The ongoing FBI Russia probe in the US that has dogged the Trump presidency was kicked off by two personalities with Cyprus connections, it emerged on Sunday.
It was already known that George Papadopoulos who had been an adviser to Donald Trump on foreign policy had visited Cyprus three times as a guest of the public information office (PIO).
Papadopoulos, who has pleaded guilty of lying as part of a federal probe into alleged Russian meddling in the 2016 US election, had lobbied for energy cooperation between Israel, Greece, and Cyprus, after significant natural gas resources were discovered in Israel.
According to the New York Times on Sunday, Papadopoulos had told Australian former foreign minister and diplomat Alexander Downer in May 2016 that Russia had political dirt on Democratic presidential candidate Hillary Clinton. Downer was the UN Secretary-General’s special adviser for Cyprus from 2008 to 2014.
The conversation between Papadopoulos and Downer, in London was a driving factor behind the FBI’s decision to open a counter-intelligence investigation of Moscow’s contacts with the Trump campaign, the Times reported.
Two months after the meeting, Australian officials passed the information that came from Papadopoulos to their American counterparts when leaked Democratic emails began appearing online, according to the newspaper, which cited four current and former US and foreign officials.
Besides the information from the Australians, the probe by the Federal Bureau of Investigation was also propelled by intelligence from other friendly governments, including the British and Dutch, the Times said.
Papadopoulos, a Chicago-based international energy lawyer, pleaded guilty on October 30 to lying to FBI agents about contacts with people who claimed to have ties to top Russian officials.

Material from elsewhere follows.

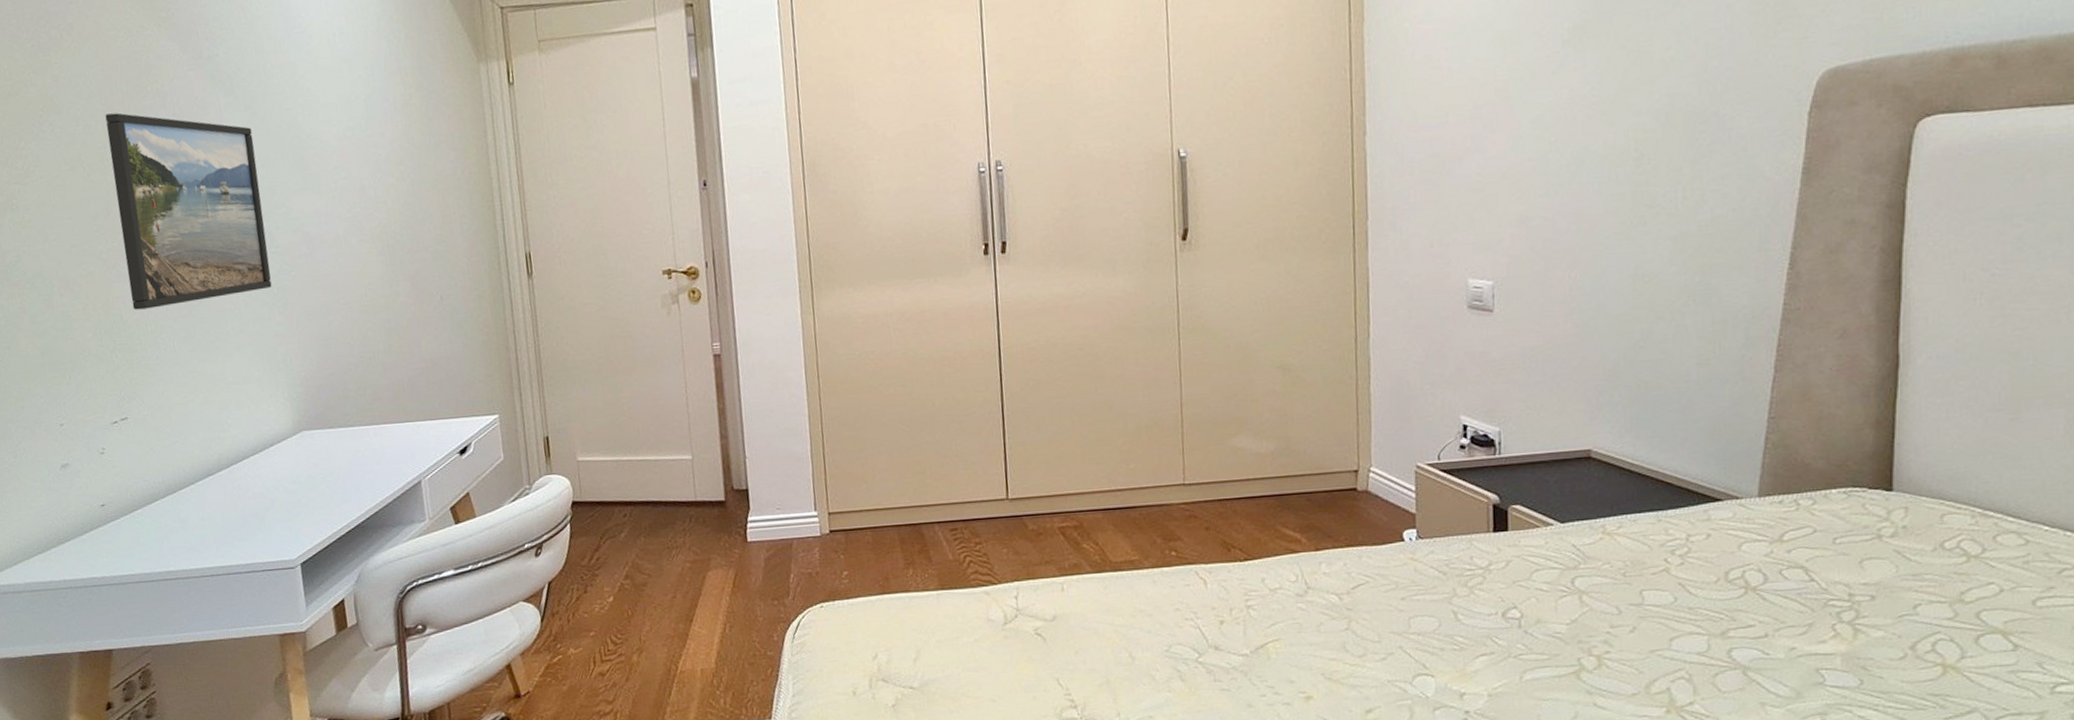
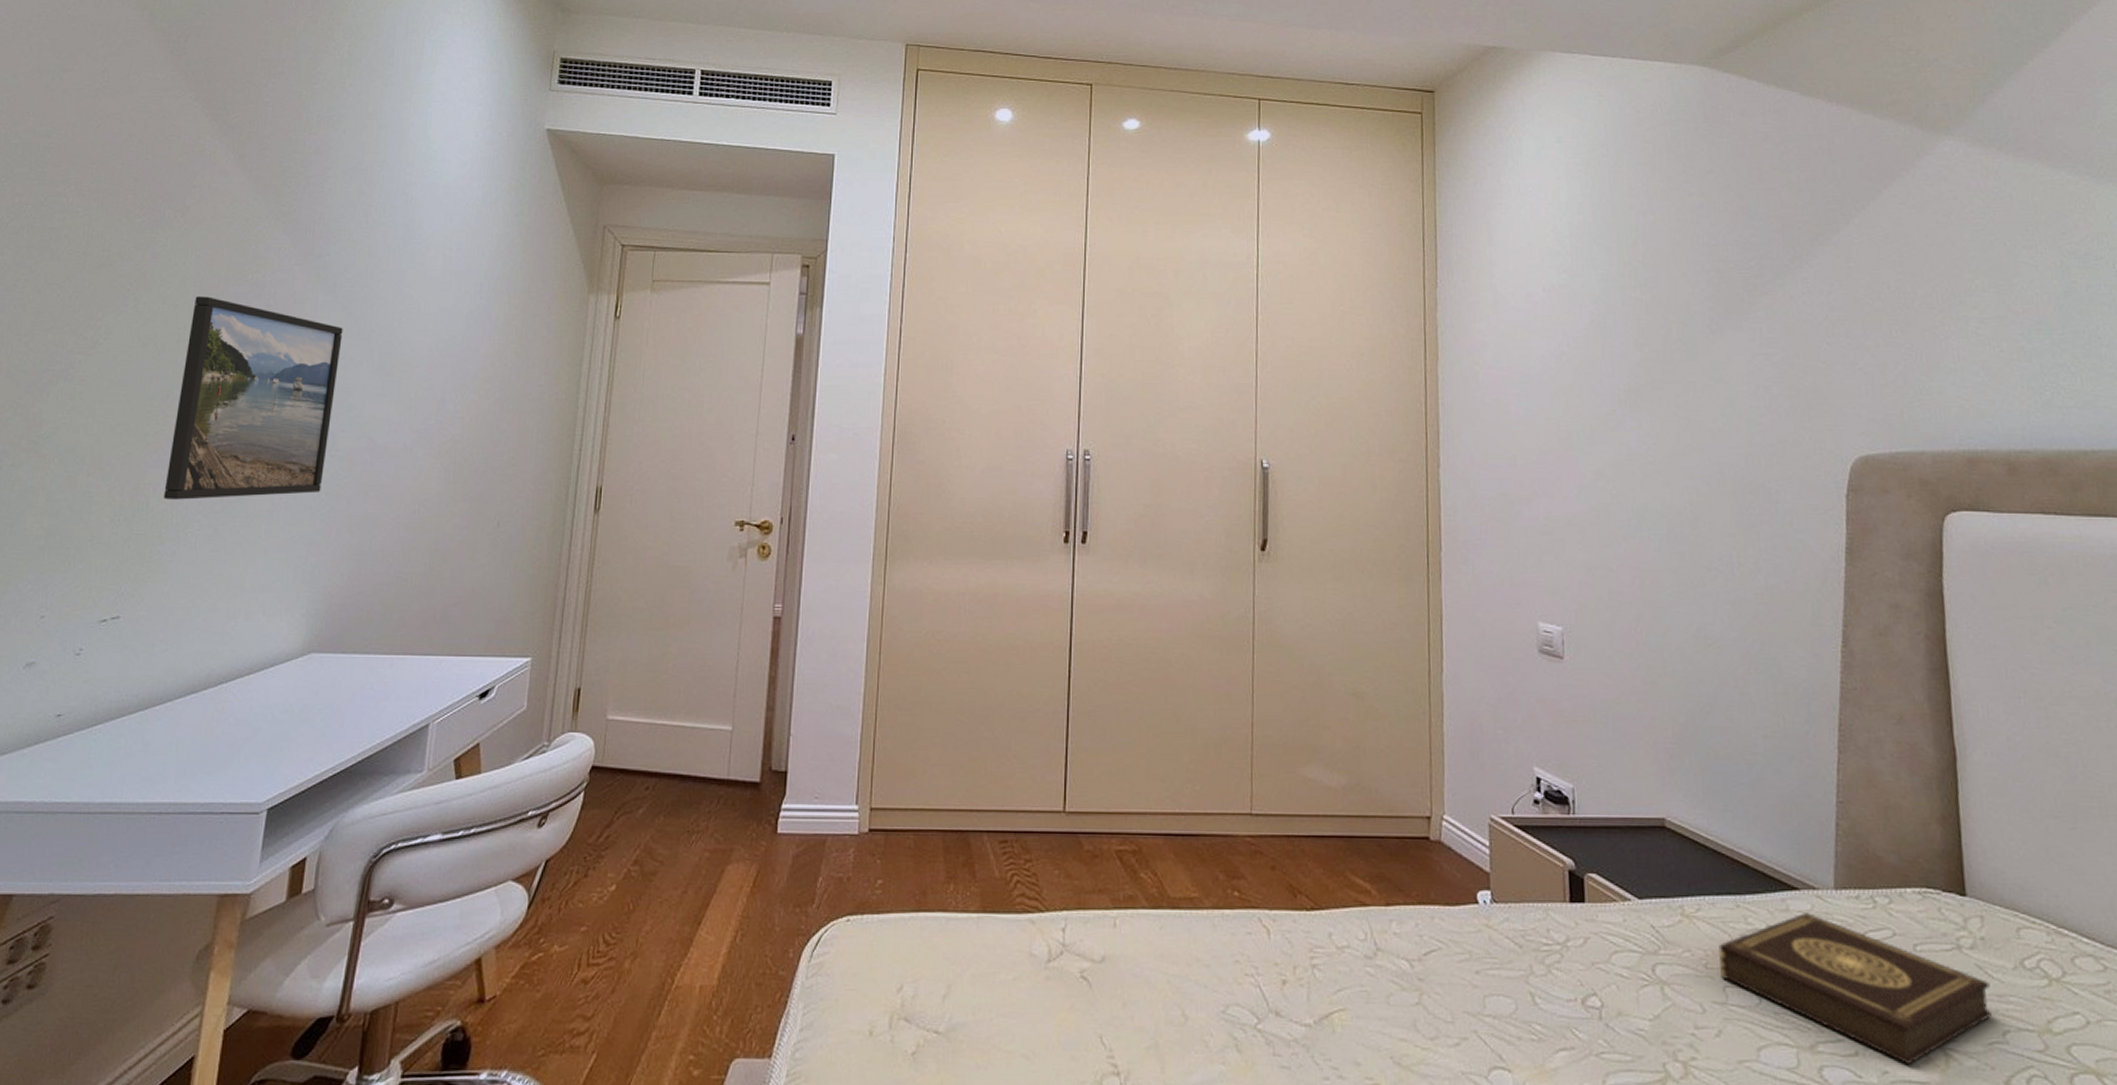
book: none [1638,520,1907,641] -> present [1718,913,1992,1066]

The White House has played down the former aide’s campaign role, saying it was “extremely limited” and that any actions he took would have been on his own. The New York Times, however, reported that Papadopoulos helped set up a meeting between then-candidate Trump and Egyptian President Abdel Fattah al-Sisi and edited the outline of Trump’s first major foreign policy speech in April 2016.
Lawyers for Papadopoulos did not immediately respond to requests by Reuters for comment.
Trump’s White House attorney, Ty Cobb, declined to comment on the New York Times report. “Out of respect for the special counsel and his process, we are not commenting on matters such as this,” he said in a statement.
Russia has denied interfering in the US election and Trump has said there was no collusion between his campaign and Moscow.